Dennoch kann es in Ausnahmefällen geboten sein, einem Ausländer, der Inhaber einer Aufenthaltsgestattung oder einer Duldung ist, die Berechtigung zuzusprechen, auf die Dauer von mindestens einem Jahr für sich einen Wohnsitz als Mittelpunkt der Lebensbeziehungen zu begründen (a. A. zu § 27 Abs. 2 Satz 1 WoFG [des Bundes] VG Münster, Beschluss vom 07.02.2008 - 5 L 19/08 -, juris).

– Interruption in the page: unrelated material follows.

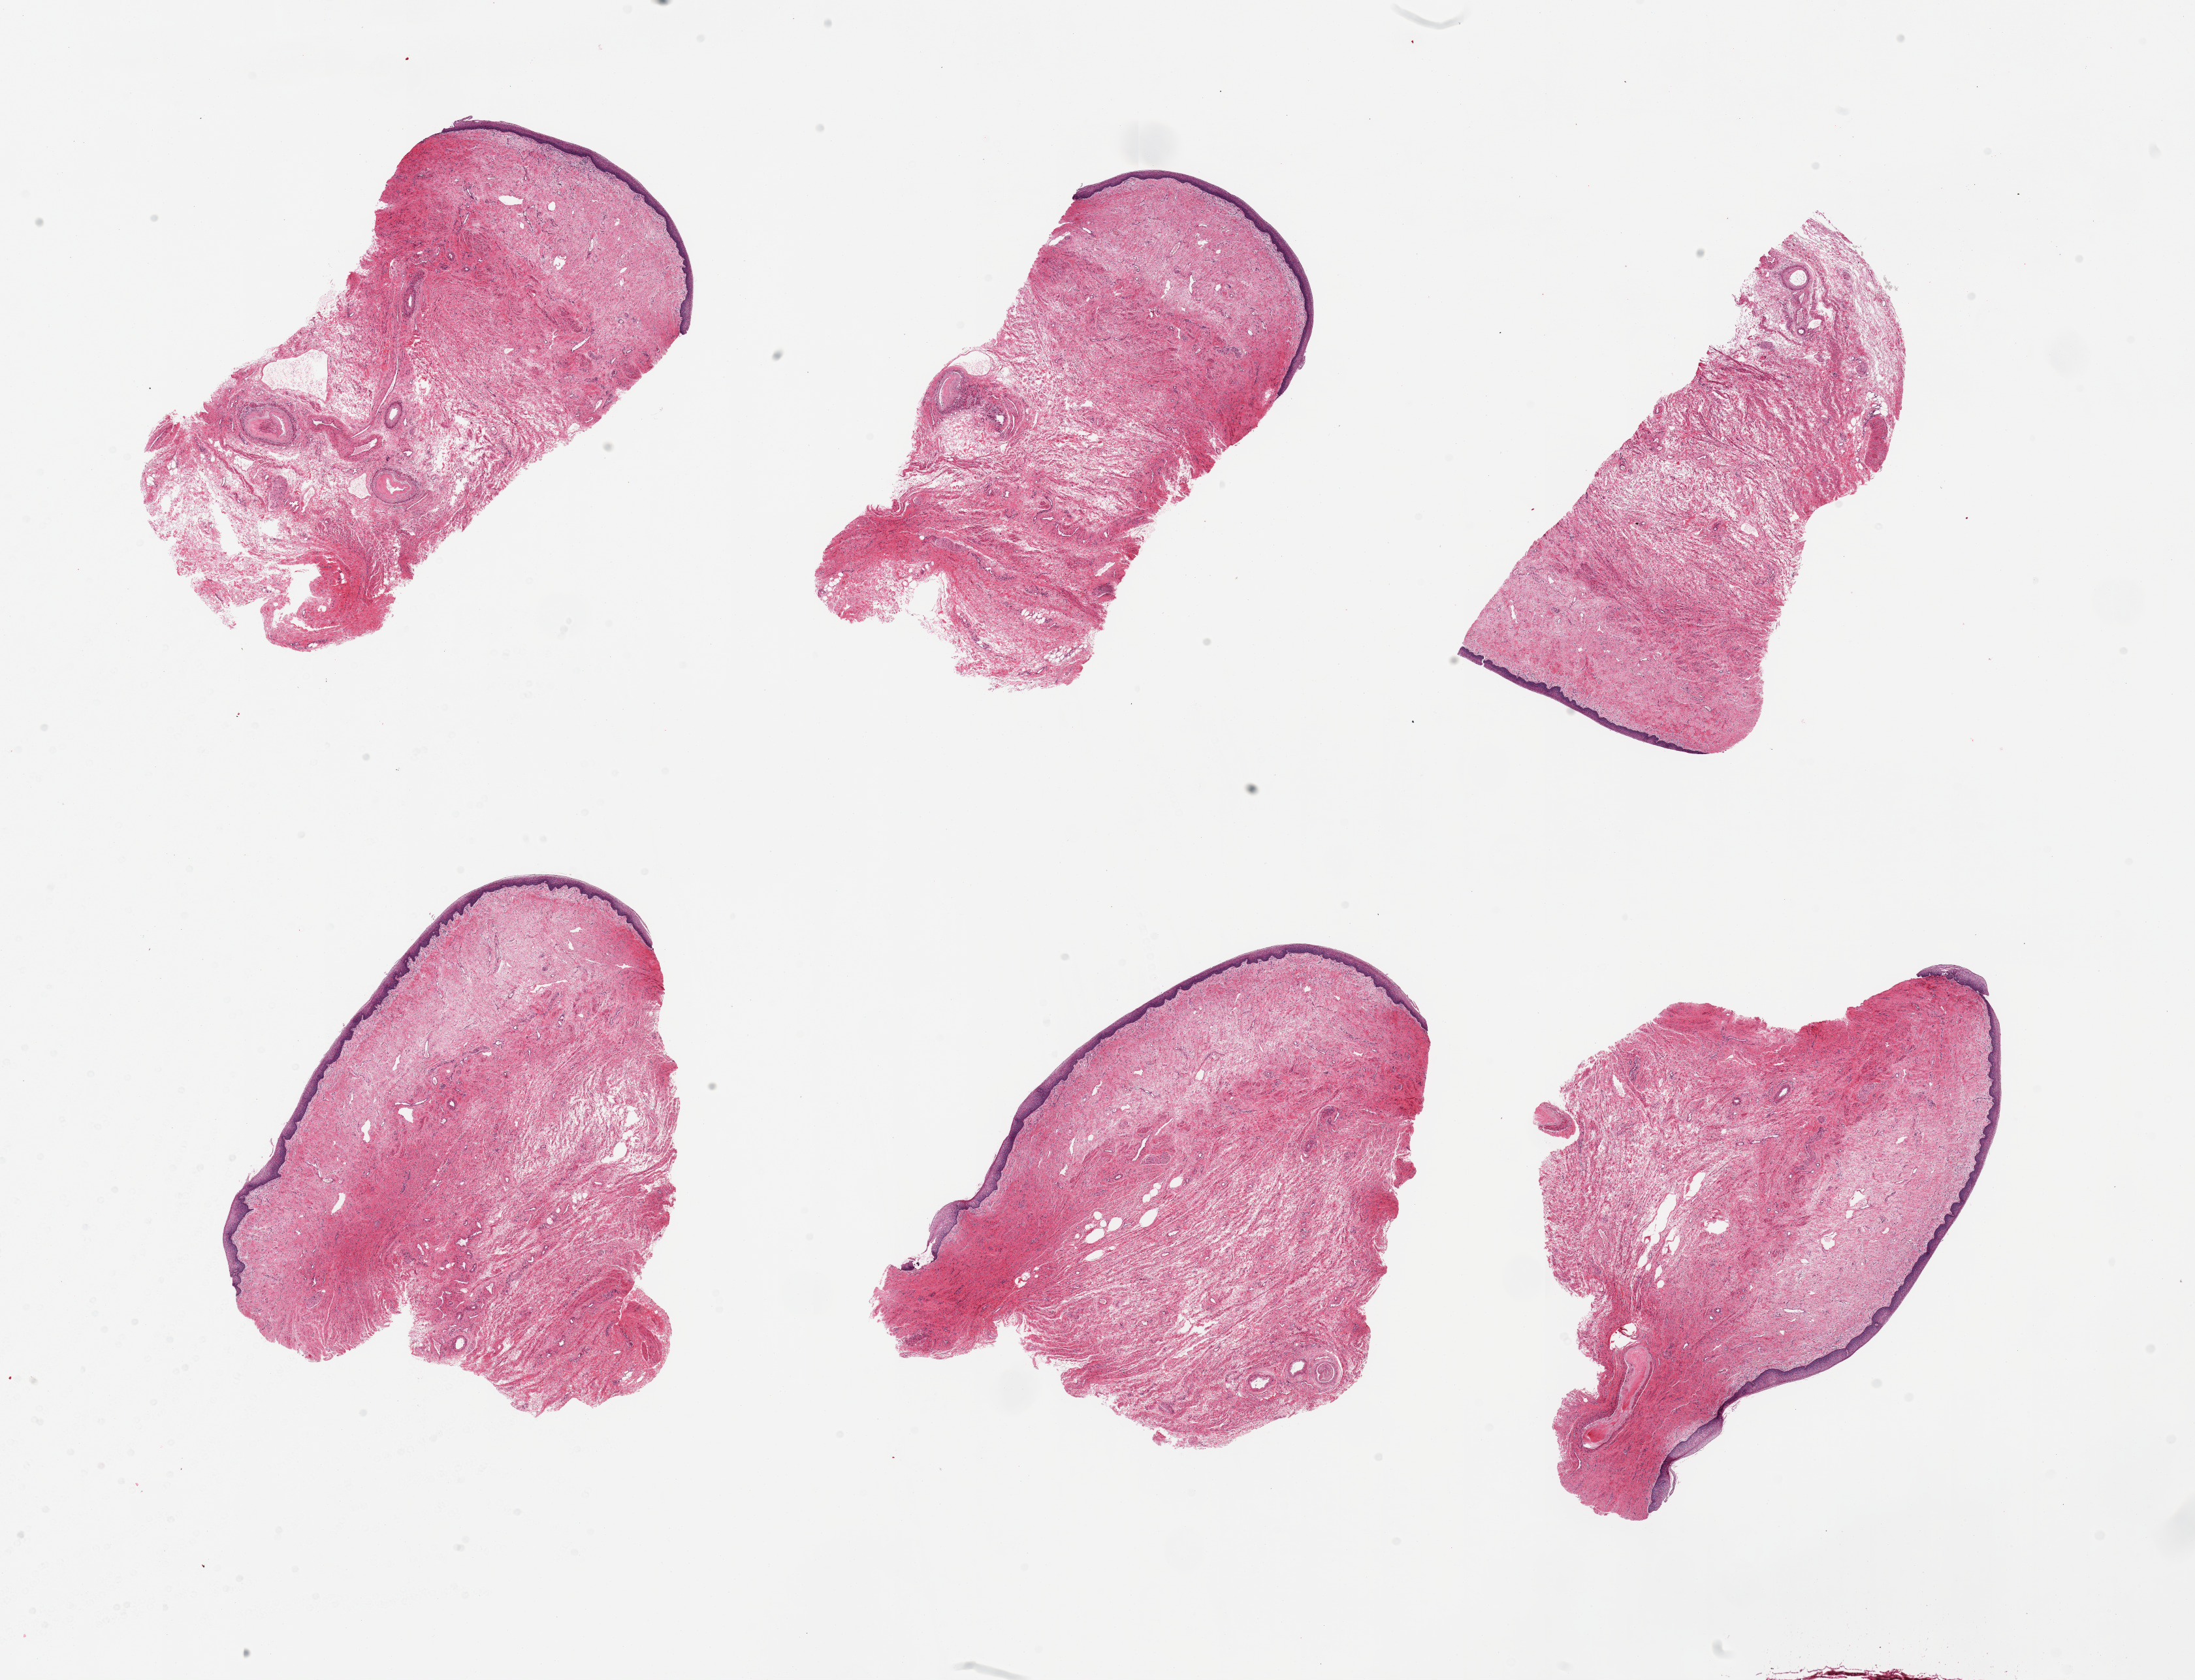
H&E whole-slide image, brightfield — whole scanned area (about 26.6 x 20.3 mm) shown as a low-resolution overview; PAXgene-fixed paraffin-embedded (PFPE) section; section of vagina (target tissue); tissue donor sample.
Review note (as recorded): 6 pieces; atrophic with thin epithelium.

Für den Bereich der Aufenthaltsgestattung ist das in Nr. 3.3.3 DH-LWoFG zu § 4 Abs. 7 LWoFG anerkannt, indem dort ausgeführt ist: Ein Asylbewerber, der lediglich über eine Aufenthaltsgestattung (§ 55 AsylVfG) verfügt, kann ausnahmsweise Wohnungssuchender sein, wenn ihm laut Auskunft der Ausländerbehörde nach Abschluss des Asylverfahrens voraussichtlich eine Aufenthaltserlaubnis mit einer Geltungsdauer von mindestens einem Jahr erteilt werden wird. Mit dieser Ausnahme tragen die DH-LWoFG der Rechtsprechung des Bundesverwaltungsgerichts (Urteil vom 13.08.2003, AuAS 2003, 239) Rechnung. Dort hat das Bundesverwaltungsgericht einem Asylbewerber die Berechtigung zur Beantragung eines Wohnberechtigungsscheins (allerdings nach dem heute nicht mehr geltenden § 5 WoBindG a. F.) zugesprochen und in den Gründen ausgeführt: Zwar treffe es zu, dass die Aufenthaltsgestattung ihrer Funktion nach nicht auf einen Daueraufenthalt gerichtet sei, sondern dem Asylbewerber zur Durchführung des Asylverfahrens im Bundesgebiet zustehe. Das schließe es aber nicht aus, dass ein Asylbewerber einen gewöhnlichen Aufenthalt begründen könne, nämlich dann, wenn er sich an einem Ort unter Umständen aufhalte, die erkennen ließen, dass er an diesem Ort oder in diesem Gebiet nicht nur vorübergehend verweile.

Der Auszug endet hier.